Qu'est-ce que GendNotes, l'appli sur laquelle les gendarmes peuvent noter l'orientation sexuelle et politique des individus?

Image d'illustration - AFP/Archives / JACQUES DEMARTHON
Hier consignées sur des calepins, les notes des gendarmes sont désormais dématérialisées. Un décret adopté le 20 février par le Premier ministre Edouard Philippe et le ministre de l’Intérieur Christophe Castaner a provoqué l’indignation. Il autorise l’entrée en vigueur d’un service baptisé “GendNotes” et son utilisation par tous les gendarmes.
En pratique, cette application sert à prendre des notes numériques lors de contrôles, avec pour objectif une conservation simplifiée des données. Jusqu’à présent, les observations des forces de l’ordre restaient consignées sur un bout de papier. Elles pourront désormais être transmises à distance grâce à GendNotes. D'après le texte, les destinataires potentiels des informations peuvent être:
- Les autres militaires de la gendarmerie affectés dans l’unité du rédacteur de la note, sauf s’il s’y oppose.
- Les militaires individuellement désignés par l’auteur de la note
- Les autorités judiciaires
- Le préfet et le sous-préfet territorialement compétents
- Le Haut-commissaire de la République en Nouvelle-Calédonie et en Polynésie française
- Le maire de la commune concernée
Âge, orientation sexuelle, opinions politiques...

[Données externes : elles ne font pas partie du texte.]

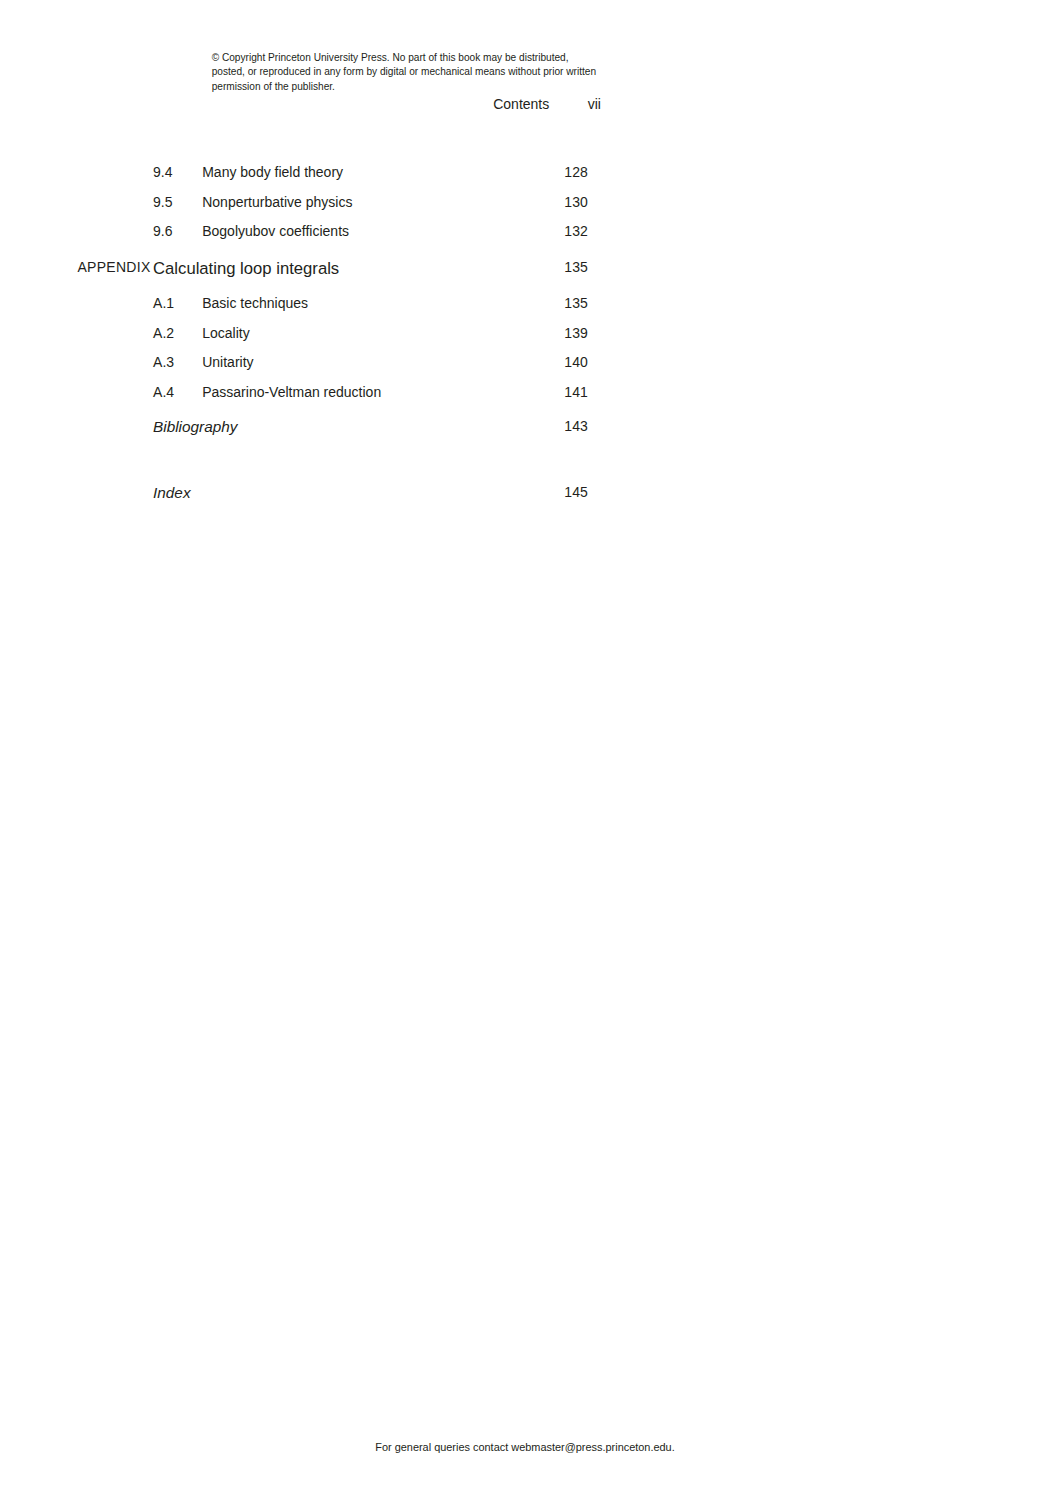© Copyright Princeton University Press. No part of this book may be distributed, posted, or reproduced in any form by digital or mechanical means without prior written permission of the publisher.
Contents vii
9.4 Many body field theory 128
9.5 Nonperturbative physics 130
9.6 Bogolyubov coefficients 132
APPENDIX Calculating loop integrals 135
A.1 Basic techniques 135
A.2 Locality 139
A.3 Unitarity 140
A.4 Passarino-Veltman reduction 141
Bibliography 143
Index 145
For general queries contact webmaster@press.princeton.edu.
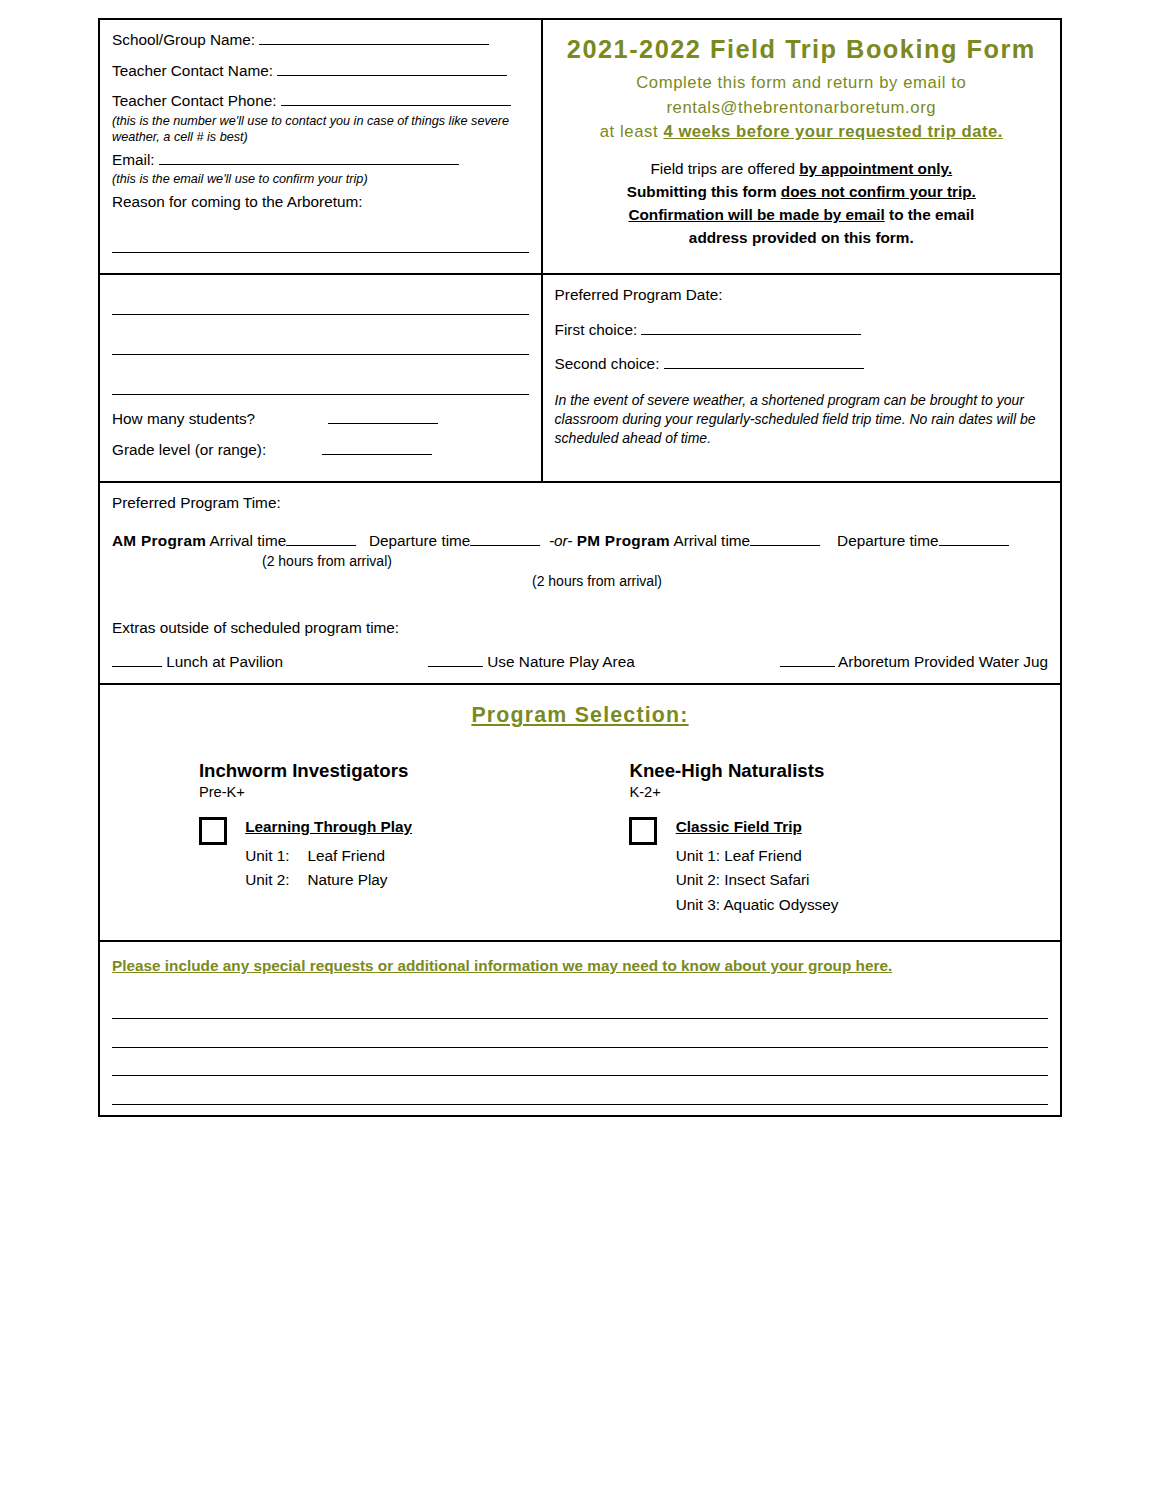| School/Group Name: Teacher Contact Name: Teacher Contact Phone: (this is the number we'll use to contact you in case of things like severe weather, a cell # is best) Email: (this is the email we'll use to confirm your trip) Reason for coming to the Arboretum: | 2021-2022 Field Trip Booking Form Complete this form and return by email to rentals@thebrentonarboretum.org at least 4 weeks before your requested trip date. Field trips are offered by appointment only. Submitting this form does not confirm your trip. Confirmation will be made by email to the email address provided on this form. |
| How many students? Grade level (or range): | Preferred Program Date: First choice: Second choice: In the event of severe weather, a shortened program can be brought to your classroom during your regularly-scheduled field trip time. No rain dates will be scheduled ahead of time. |
| Preferred Program Time: AM Program Arrival time Departure time -or- PM Program Arrival time Departure time (2 hours from arrival) (2 hours from arrival) Extras outside of scheduled program time: Lunch at Pavilion Use Nature Play Area Arboretum Provided Water Jug |
| Program Selection: / / Inchworm Investigators Pre-K+ Learning Through Play Unit 1: Leaf Friend Unit 2: Nature Play / Knee-High Naturalists K-2+ Classic Field Trip Unit 1: Leaf Friend Unit 2: Insect Safari Unit 3: Aquatic Odyssey / |
| Please include any special requests or additional information we may need to know about your group here. |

Problème, l’éventail d’informations que les gendarmes ont le droit de reporter dans GendNotes est assez large. Ils sont ainsi autorisées à renseigner "l’ensemble des éléments relatifs aux personnes, aux lieux ou aux objets recueillis dans le cadre des interventions des militaires” mais aussi la “prétendue origine raciale ou ethnique”, les “opinions politiques, philosophiques ou religieuses” ou encore “l’appartenance syndicale”, “la vie sexuelle” ou “l’orientation sexuelle”.
La collecte de ces informations est encadrée par le décret et possible uniquement “en cas de nécessité absolue”, comme l'impose la Loi informatique et libertés. Nécessité qui est toutefois laissée à l’appréciation du gendarme. Ses contours ne sont donc pas clairement définis.
Aval de la Cnil
Toutes ces données pourront être conservées pendant trois mois, mais la durée peut être étendue jusqu’à un an. Les accès à ces informations seront tracés et toutes les personnes les ayant consultées verront leur identifiant enregistré pendant six ans.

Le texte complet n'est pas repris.